Donna-Michelle St. Bernard, a.k.a. Belladonna the Blest, is an emcee, playwright, agitator, and practitioner of humanitarian arts. Her main body of work, the 54ology, includes Cake, Sound of the Beast, A Man A Fish, Salome’s Clothes, Gas Girls, Give It Up, The Smell of Horses, Bilguisa Speaks Up, Diggers, Conjugal, Hunt/Peck, and The First Stone. She is a contributor to The Only Good Indian (Jiv Parasram, Tom Arthur Davis/Pandemic Theatre), Forbidden (Afarin Mansouri/Tapestry Opera), and Oubliette (Ivan Barbotin/Tapestry Opera). Other theatre works include Reaching For Starlight, They Say He Fell, and The Final Inquiry. She is co-editor with Yvette Nolan of Refractions: Solo (2014) and Refractions: Scenes (2020) and editor of Indian Act: Residential School Plays (2018), all published with Playwrights Canada Press.
Daniel David Moses is "a coroner of the theatre who slices open the human heart to reveal the fear, hatred and love that have eaten away at it. His dark play… can leave its audience shaking with emotion." (Kate Taylor, The Globe and Mail, about The Indian Medicine Shows). Moses, a Delaware from the Six Nations lands on the Grand River, lives in Toronto, where he writes, and in Kingston, where he teaches in the Department of Drama at Queen's University.

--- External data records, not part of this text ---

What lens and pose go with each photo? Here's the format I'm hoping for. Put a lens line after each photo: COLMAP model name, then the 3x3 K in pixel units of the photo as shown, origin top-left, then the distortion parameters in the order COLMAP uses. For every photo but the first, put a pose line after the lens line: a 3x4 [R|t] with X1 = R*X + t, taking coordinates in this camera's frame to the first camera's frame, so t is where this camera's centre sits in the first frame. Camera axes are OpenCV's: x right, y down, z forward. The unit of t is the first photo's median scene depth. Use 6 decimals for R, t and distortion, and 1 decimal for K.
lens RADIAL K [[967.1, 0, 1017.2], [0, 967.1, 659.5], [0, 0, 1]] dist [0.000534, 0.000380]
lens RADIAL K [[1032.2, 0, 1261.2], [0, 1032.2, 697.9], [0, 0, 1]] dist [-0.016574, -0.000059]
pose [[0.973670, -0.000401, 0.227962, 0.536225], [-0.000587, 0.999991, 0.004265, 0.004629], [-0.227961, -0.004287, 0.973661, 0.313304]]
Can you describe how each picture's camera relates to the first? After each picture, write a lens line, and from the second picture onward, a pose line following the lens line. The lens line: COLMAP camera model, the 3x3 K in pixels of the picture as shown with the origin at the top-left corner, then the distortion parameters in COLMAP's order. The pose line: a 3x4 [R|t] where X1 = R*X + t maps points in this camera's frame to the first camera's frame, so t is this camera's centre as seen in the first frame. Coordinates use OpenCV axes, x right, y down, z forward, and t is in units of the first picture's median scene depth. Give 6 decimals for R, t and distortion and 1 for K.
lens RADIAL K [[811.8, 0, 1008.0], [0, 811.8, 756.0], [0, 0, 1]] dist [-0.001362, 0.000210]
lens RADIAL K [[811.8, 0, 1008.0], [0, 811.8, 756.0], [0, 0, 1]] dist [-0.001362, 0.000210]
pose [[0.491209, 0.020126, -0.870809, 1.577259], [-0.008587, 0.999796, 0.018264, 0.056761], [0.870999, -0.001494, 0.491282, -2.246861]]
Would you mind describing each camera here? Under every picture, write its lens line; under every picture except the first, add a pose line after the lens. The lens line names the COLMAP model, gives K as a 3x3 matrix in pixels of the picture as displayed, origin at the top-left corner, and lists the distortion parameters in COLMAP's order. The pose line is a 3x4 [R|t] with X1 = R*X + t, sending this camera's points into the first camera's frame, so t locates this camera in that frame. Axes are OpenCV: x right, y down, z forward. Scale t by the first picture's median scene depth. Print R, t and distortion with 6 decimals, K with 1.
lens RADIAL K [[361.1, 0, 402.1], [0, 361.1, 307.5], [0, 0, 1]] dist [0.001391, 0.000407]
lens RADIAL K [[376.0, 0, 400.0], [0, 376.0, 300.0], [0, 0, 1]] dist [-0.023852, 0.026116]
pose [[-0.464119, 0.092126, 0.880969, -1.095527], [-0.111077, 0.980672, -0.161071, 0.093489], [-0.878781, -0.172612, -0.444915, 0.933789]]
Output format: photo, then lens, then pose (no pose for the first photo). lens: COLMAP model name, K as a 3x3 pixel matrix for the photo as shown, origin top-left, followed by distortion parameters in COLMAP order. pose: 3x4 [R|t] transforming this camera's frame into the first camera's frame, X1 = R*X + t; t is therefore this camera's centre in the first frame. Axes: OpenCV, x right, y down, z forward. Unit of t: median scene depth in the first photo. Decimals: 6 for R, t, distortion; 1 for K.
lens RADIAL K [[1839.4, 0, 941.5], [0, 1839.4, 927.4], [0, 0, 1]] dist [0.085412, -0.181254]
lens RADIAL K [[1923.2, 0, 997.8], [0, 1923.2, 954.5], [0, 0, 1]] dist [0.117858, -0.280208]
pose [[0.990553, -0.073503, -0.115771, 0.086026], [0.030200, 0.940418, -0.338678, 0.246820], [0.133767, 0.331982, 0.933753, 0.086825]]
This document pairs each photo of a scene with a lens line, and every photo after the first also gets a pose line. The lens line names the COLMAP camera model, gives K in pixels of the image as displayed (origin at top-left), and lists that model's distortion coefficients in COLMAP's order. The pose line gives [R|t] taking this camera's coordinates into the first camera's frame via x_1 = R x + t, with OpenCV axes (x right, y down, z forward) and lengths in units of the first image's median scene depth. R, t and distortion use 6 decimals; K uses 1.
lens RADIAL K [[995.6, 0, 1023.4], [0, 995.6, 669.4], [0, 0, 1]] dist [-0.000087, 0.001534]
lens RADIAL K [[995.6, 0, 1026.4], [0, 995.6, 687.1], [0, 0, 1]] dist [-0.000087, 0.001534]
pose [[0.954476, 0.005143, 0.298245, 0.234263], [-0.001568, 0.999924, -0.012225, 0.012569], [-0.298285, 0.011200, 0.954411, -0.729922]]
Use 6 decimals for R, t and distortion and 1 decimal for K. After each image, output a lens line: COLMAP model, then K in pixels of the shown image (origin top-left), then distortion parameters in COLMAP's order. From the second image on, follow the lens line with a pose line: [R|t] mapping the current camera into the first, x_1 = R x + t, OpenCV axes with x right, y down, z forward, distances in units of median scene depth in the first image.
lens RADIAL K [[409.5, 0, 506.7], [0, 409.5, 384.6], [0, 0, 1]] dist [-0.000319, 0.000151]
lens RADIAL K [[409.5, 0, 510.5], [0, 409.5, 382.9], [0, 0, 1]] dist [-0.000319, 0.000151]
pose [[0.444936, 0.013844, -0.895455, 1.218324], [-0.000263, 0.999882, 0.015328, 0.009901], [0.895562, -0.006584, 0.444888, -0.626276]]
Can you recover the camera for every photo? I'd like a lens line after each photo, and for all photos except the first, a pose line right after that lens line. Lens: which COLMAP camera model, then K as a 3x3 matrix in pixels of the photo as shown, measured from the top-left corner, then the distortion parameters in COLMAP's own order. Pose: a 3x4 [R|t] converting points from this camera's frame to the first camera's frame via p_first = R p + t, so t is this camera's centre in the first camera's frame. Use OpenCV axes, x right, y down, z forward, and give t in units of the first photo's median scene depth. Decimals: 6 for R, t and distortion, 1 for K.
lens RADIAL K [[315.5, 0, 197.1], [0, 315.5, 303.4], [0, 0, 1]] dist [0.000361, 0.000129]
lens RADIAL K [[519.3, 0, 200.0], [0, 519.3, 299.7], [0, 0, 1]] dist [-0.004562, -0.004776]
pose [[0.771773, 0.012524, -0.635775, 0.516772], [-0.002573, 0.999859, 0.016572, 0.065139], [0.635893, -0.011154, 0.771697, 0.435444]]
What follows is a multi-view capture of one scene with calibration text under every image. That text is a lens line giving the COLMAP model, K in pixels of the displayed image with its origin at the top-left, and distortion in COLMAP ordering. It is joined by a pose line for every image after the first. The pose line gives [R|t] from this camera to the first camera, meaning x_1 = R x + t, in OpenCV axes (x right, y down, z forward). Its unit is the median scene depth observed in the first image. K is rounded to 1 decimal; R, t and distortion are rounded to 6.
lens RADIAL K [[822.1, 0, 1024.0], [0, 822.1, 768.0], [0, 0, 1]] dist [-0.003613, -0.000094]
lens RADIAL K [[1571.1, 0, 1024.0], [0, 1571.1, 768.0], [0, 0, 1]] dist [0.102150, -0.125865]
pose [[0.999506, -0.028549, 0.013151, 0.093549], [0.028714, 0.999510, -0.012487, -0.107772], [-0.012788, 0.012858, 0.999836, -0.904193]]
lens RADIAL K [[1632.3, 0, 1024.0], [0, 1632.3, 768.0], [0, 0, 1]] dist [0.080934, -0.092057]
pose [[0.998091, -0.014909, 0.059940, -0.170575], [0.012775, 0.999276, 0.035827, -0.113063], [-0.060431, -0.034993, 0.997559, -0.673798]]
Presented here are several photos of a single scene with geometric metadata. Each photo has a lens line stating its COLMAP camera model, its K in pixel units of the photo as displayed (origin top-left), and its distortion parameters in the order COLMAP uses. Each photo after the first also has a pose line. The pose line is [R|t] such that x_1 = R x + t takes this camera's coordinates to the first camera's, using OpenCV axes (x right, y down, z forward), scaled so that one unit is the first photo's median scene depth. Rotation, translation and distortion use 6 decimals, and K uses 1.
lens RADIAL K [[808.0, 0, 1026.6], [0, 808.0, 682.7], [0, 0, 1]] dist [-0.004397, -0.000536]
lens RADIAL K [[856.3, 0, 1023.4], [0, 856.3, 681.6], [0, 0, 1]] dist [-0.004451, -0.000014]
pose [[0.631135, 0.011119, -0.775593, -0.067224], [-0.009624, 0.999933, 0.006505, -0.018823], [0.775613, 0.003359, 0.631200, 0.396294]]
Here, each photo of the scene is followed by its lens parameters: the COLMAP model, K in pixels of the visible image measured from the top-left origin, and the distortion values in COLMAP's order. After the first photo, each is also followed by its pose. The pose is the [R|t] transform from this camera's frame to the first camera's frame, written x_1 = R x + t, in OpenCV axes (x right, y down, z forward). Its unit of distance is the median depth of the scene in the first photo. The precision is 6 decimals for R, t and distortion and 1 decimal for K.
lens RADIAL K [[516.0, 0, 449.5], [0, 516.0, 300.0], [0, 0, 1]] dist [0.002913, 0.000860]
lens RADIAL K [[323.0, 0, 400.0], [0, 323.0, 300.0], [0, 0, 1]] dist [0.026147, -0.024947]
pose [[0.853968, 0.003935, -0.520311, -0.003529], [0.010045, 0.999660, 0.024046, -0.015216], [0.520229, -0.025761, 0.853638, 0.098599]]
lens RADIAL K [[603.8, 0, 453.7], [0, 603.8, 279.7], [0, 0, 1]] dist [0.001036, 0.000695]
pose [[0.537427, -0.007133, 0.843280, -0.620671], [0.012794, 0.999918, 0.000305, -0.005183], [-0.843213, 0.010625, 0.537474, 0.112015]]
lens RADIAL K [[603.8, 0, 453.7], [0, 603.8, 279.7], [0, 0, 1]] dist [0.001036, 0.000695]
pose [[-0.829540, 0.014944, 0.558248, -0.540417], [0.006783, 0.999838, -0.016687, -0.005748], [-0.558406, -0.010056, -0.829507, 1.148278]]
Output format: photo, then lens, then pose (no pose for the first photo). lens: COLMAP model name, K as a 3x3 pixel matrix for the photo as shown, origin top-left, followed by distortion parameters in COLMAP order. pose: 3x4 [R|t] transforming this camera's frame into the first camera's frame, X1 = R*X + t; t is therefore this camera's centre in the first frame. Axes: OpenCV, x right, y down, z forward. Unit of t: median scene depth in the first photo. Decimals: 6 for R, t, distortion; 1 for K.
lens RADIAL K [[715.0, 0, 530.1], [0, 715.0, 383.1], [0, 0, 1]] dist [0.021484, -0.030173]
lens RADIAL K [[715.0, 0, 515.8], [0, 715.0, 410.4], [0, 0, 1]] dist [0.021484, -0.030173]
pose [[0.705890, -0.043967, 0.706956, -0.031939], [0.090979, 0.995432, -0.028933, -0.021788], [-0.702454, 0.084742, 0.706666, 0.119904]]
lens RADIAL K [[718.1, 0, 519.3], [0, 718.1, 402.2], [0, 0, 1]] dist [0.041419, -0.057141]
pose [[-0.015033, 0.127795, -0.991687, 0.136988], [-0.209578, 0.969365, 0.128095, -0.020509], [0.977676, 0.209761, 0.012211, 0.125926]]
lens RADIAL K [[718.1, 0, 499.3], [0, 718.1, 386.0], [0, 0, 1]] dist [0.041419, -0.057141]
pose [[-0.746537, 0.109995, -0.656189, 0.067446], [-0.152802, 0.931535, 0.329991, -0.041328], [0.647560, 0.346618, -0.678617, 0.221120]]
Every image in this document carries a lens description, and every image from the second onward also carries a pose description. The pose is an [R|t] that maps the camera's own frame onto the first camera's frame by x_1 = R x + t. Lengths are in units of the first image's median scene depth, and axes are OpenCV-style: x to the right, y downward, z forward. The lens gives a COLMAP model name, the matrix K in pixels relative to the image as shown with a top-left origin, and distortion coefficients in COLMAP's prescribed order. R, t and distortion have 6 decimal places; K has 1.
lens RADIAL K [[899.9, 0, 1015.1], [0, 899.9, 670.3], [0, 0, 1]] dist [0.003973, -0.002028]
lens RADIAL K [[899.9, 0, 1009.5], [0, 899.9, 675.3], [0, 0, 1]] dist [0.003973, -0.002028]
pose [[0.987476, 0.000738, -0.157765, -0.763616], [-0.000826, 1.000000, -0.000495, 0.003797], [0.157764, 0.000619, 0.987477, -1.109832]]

Falen Johnson is Mohawk and Tuscarora from Six Nations. She is an actor, playwright and emerging dramaturg. She is a graduate of George Brown Theatre School. Selected theatre credits include: The Only Good Indian with Turtle Gals Performance Ensemble, The Triple Truth, Savage, Strong Medicine, Death of a Chief, A Very Polite Genocide, and Tombs of the Vanishing Indian all with Native Earth Performing Arts. She has also been seen in The Ecstasy of Rita Joe, a co-production between Western Canada Theatre and the National Arts Centre. Recently Falen was seen in The River with Nakai Theatre as well as Tout Comme Elle, a co-production between Necessary Angel and Luminato, and in Where the Blood Mixes with Saskatchewan Native Theatre.